■ Requirement 1 ■
In the passage on young investors, what does Olsen name as the best place for them to start?
■ Requirement 2 ■
Resume the passage on young investors after its last sentence.
BEGIN Selected excerpt
The brain's prefrontal cortex, which enables a person to accurately perceive risk, isn't even fully developed until one's mid-20s, Clayman said. That is why teens tend to have a mindset of invincibility, a dangerous trait for potential traders.

Young investors might want to start out with virtual portfolios, like those offered by sites like thinkorswim.com, before they actually start putting skin in the game. That's what Rachel Fox did, to prove to her parents that she was capable of steering an actual brokerage account with real money.

Olsen suggests broad-based index funds as the best place for young investors to start, since individual stockpicking ramps up risk considerably. Parents could also cap the amounts being invested by their budding Warren Buffetts, Clayman said, to make sure no critical savings are being placed in jeopardy. "They shouldn't be tapping their college savings to invest, and they shouldn't be risking anything they can't afford to lose," she said.
END Selected excerpt
BEGIN Data
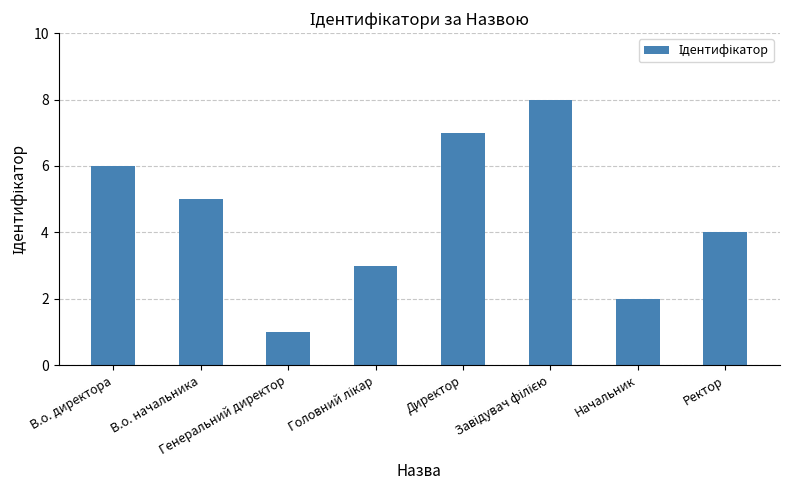

What is the greatest value displayed?

8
END Data
■ Task response 1 ■
Broad-based index funds.

■ Task response 2 ■
Even if the Dow does plummet and shock these young bulls, that doesn't mean youthful investors can't make money in a down market. One of Fox's favorite recent trades: shorting the S&P 500 exchange-traded fund, just before the stock market went into its recent swoon.

"I saw a bearish pattern and knew it immediately," said Fox, who has created her own website for young investors at FoxOnStocks.com. "I was really proud of that one."